#### [WHAT THIS TASK INVOLVES]
Reproduce the text of the stored items below word for word, keeping the same line breaks. Leave the pictures out of your answer.

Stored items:
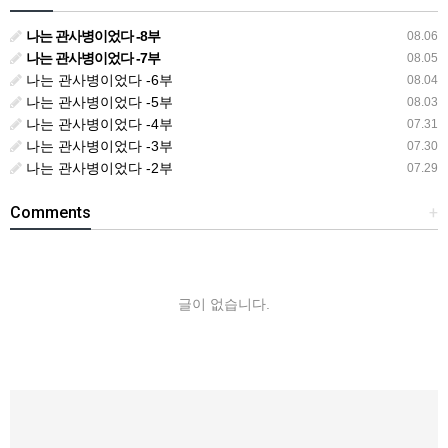
나는 관사병이었다 -8부
08.06
나는 관사병이었다 -7부
08.05
나는 관사병이었다 -6부
08.04
나는 관사병이었다 -5부
08.03
나는 관사병이었다 -4부
07.31
나는 관사병이었다 -3부
07.30
나는 관사병이었다 -2부
07.29
Comments
+
글이 없습니다.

#### [ANSWER SPACE]
나는 관사병이었다 -8부
08.06
나는 관사병이었다 -7부
08.05
나는 관사병이었다 -6부
08.04
나는 관사병이었다 -5부
08.03
나는 관사병이었다 -4부
07.31
나는 관사병이었다 -3부
07.30
나는 관사병이었다 -2부
07.29
Comments
+
글이 없습니다.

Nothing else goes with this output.